Pollina, Pippo. "La luna e i falo'." Perf. Pippo Pollina. Storie di note, 1999. MP3.
E mi ricordero'
La luna ed i falo'
Il cielo e la poesia..." (Pippo Pollina, "La luna e i falo'")
In 1950, Cesare Pavese published his final novel, The Moon and the Bonfires (La luna e i falo'). In this acclaimed work, an unnamed narrator returns home to Italy after a long stay in The United States of America. While in his adopted homeland, the narrator has become wealthy beyond measue, but still he often yearns for the country of his birth, Italy. He returns home hoping to use his new found riches to purchase land, but instead he revisits the sites of his childhood and reconnects with lost friends. Along the way, he learns of the devastating toll that World War II and the resistance movement that it sparked in Italy have taken on the people and places he associates with his upbringing in the Piedmont.
The story of Pavese's nameless hero is that of millions of Italians who left their country in pursuit of a new life in the United States of America. As Jerre Mangione and Ben Morreale point out in their landmark study of the Italian-American diaspora, La Storia: Five Centuries of the Italian American Experience, the high point of this mass exodus unfolded between 1880 and 1924 (xiv). It was roughly two decades after the unification of Italy that many of that newborn country's residents began to leave, transporting not only their families and what meager possessions they owned to another nation, but also slowly transplanting their culture to that land.
Today, Americans of Italian lineage serve in the United States Congress, govern states, sit on the Supreme Court of the United States, coach in both the NCAA and professional sports leagues, are award winning stars of film, television, and stage, write acclaimed literary works, and represent the United States in the Olympic games, among many other accomplishments. However, Italians new to America's shores were not always held in such high regard.
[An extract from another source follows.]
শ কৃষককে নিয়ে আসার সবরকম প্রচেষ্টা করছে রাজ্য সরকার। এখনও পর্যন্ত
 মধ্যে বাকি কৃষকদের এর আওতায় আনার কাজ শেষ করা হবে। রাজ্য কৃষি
Life for Italy's first immigrants to the United States was often fraught with discrimination, poor housing conditions, linguistic barriers, and inter-generational conflicts. Their journey from Italian to Italian-American, and finally to American-Italian has been a long, sometimes painful, and always fascinating one.
In 2014, students enrolled in the course "Italian-American Cinema" at The University of Virginia in Charlottesville began a semester-long investigation of how American filmmakers have documented and depicted the Italian-American experience in the 20th and 21st-centuries. Through a close-reading of novels such as Pietro di Donato's Christ in Concrete and analyses of documentaries, and narrative films like Big Night, The Godfather Trilogy, Mean Streets, Raging Bull, From Here to Eternity, Two Family House, Marty, Moonstruck, Mac, and others, the students reconstructed a detailed history of Italian-Americans in relation to immigration, race, politics, crime, family life, popular culture, food, sports, and architecture. The result of their work is the archive that you are presently perusing.
Moons and Bonfires: An Archive of Italian-American History consists of original entries written by teams of students from The University of Virginia on a wide array of topics relating to the Italian-American experience. It also includes a blog with entries by a rotating team of authors. Although its primary function is that of course project, visitors to this site are also encouraged to use it as a resource for their own research and teaching about the Italian-American diaspora in the United States.
Benvenuti e buona lettura!
-Sarah Annunziato, PhD
Works Cited:
Mangione, Jerre and Morreale, Ben. La Storia: Five Centuries of the Italian-American Experience. Harper Colins: New York, 1993. Print.
Pavese, Cesare. La luna e i falo'. (1950). Einaudi: Torino, 2000. Print.
Pollina, Pippo. "La luna e i falo'." Perf. Pippo Pollina. Storie di note, 1999. MP3.